The ruling occurs when the president of the United States, Donald Trump, and his advisor Elon Musk accuse the government of South Africa of mistreating the white minority of the country.

Trump referred to the “large -scale murder of farmers” in South Africa, while Musk has condemned what they said they were “racist property laws” and previously called the “whites genocide.”

Despite promising that taking an immigration measurement, Trump has said that White South African farmers could be established in the United States as refugees due to the persecution they said they faced.

Musk was born and grew in South Africa before moving to the United States.

The judicial action was presented by Mr. Gray’s four brothers, who are also a trust and beneficiaries of the family Trust.

In him, they affirmed that his brother had “obsessed with the idea of ​​an imminent genocide of whites in South Africa” ​​in the last 10 years of his life.

He died in March 2022.

Gray, who was paralyzed after an accident at the age of 26 while performing military service, had also become paranoid since he believed that the alleged “genocide” would happen soon.

“That idea was further driven by its racism already present and the online content to which it was exposed,” Judge Rosheni Allie summed up in a February 15 ruling that has just come to light.

Gray met for the first time with members of Boerelegioen in 2020 and allegedly gave them about $ 326,000 (£ 258,000) in gold coins to help finance their cause and obtain membership of the racist group.

The Boerelegioen describes itself as a “civil defense movement that allows citizens to resist the promised slaughter of whites in RSA (Republic of South Africa), as well as the theft of their property.”

Subsequently, it made the organization a beneficiary of its heritage, specifying that a part of the money is destined to the various training programs directed by the group.

But because there were three entities that bore the name of Boerelegioen, the court discovered that Gray’s legacy was “vagus with respect to which entity was the expected beneficiary” of his will.

“The only expression of the intention (of Mr.

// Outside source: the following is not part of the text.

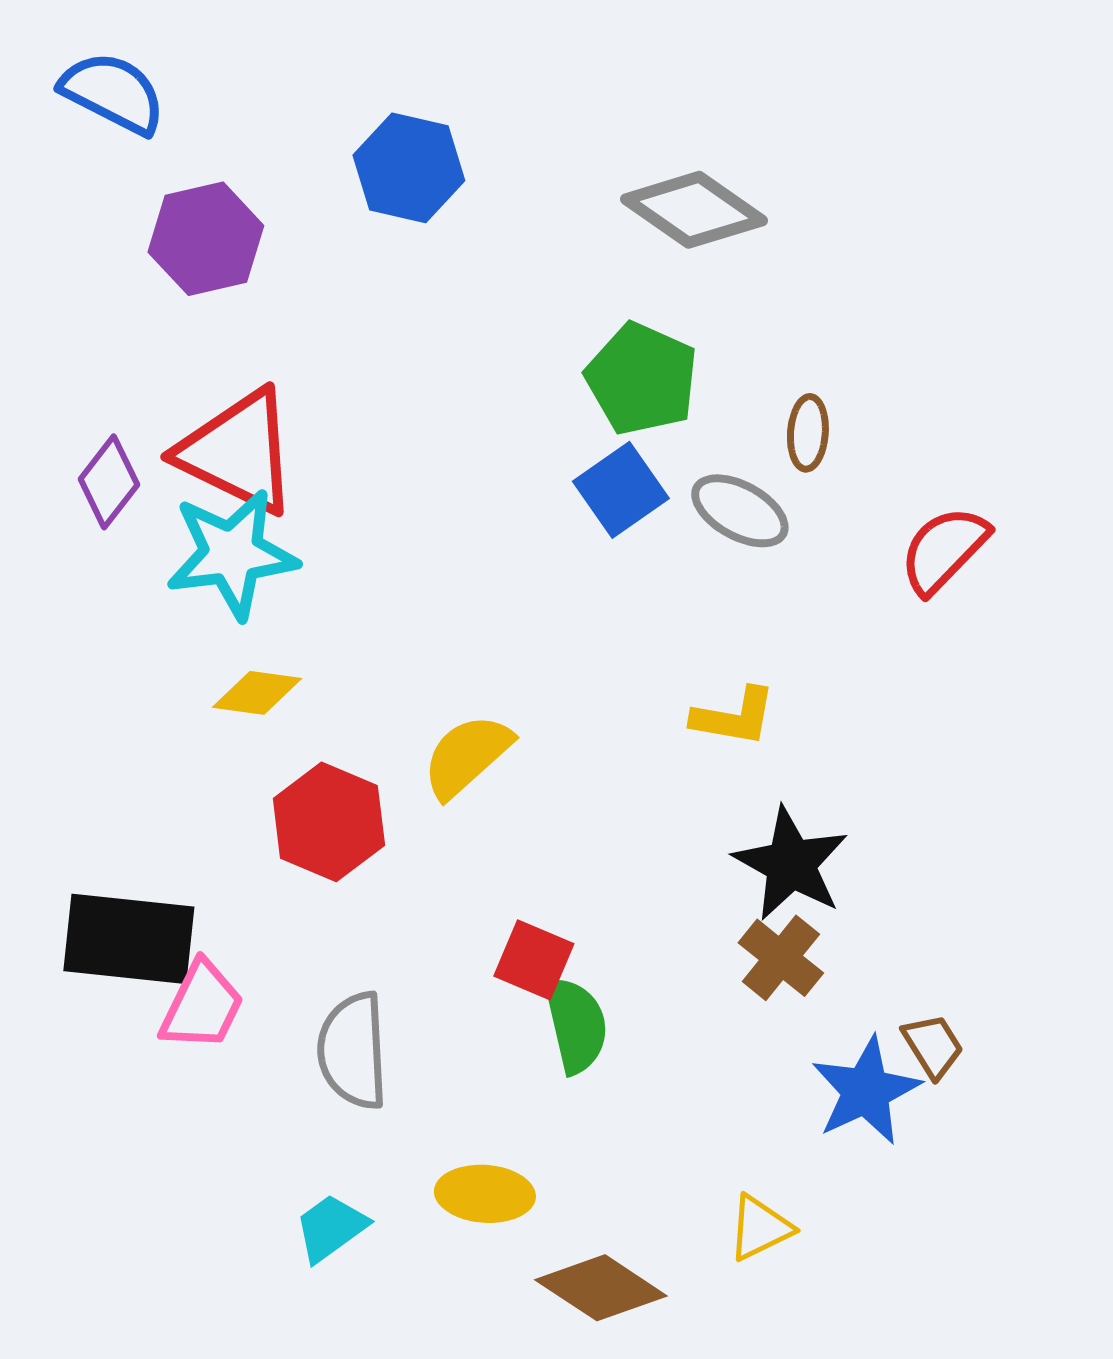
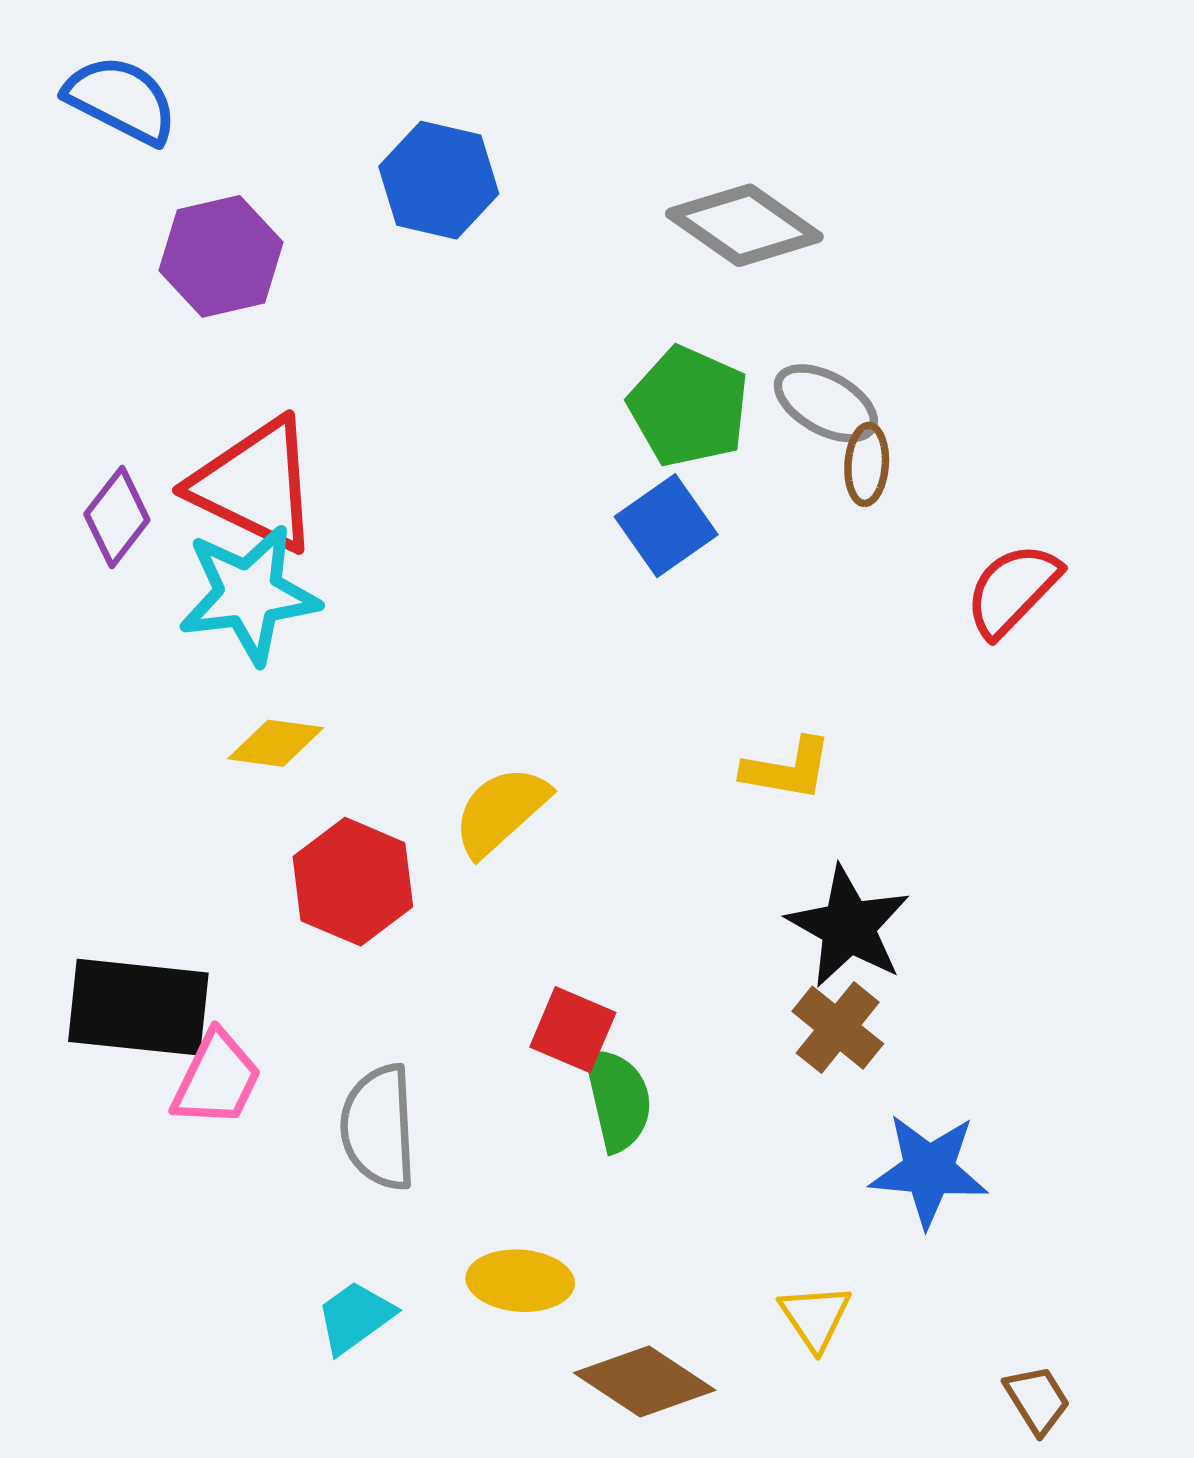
gray ellipse: (740, 511) -> (826, 403), moved
brown trapezoid: (933, 1046) -> (1037, 1400), moved
blue star: (866, 1091) -> (929, 1170), turned 30
yellow triangle: (760, 1228) -> (815, 1317), turned -38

Gray) that is evident is the intention that the funds are used for ‘training’, as well as (their) own statements that I wanted the used funds to benefit an organization that he considered one that will exterminate all black people in South Africa ‘and will be used to defend or remove a white genocide, which is clearly imagined and not real, “Judge Allie said.

On the issue of public policy, Mr. Gray’s brothers argued that Boerelegioen wanted to use funds for “more … their messages of racial hate and separation.”

They also argued that the group “cannot be able to undermine the spirit, meaning and objects of the declaration of rights with impunity and train a private army with the express purposes of returning to apartheid.”

The Declaration of Rights is a chapter in the Constitution of South Africa that protects civil rights. It entered into force after the end of the ruler of white minority in 1994.

Boerelegioen denied these accusations, claiming that they simply provided security and training services to the communities and did not exclude anyone on the basis or race, gender or religion.

Judge Allie failed in favor of the brothers and ordered Boerelegioen to pay the costs in the judicial case.

Earlier this month, Trump signed an executive order that frozen financial aid to the country on a new law that allowed land seizures by the South African government under certain circumstances.

The state of South African White farmers has long been a scream of meeting to the right and the extreme right of American politics.

But despite the numerous statements in the past of the systematic orientation of the country Afrikaner minority group of the country, local crime statistics figures paint a different image.

South Africa does not publish crime figures based on the breed, but the latest figures revealed that 6,953 people were killed in the country between October and December 2024.

Of these, 12 were killed in agricultural attacks. Of the 12, one was a farmer, while five were inhabitants of the farm and four employees, who would probably have been black.

In contrast, 961 women were killed along with 273 children.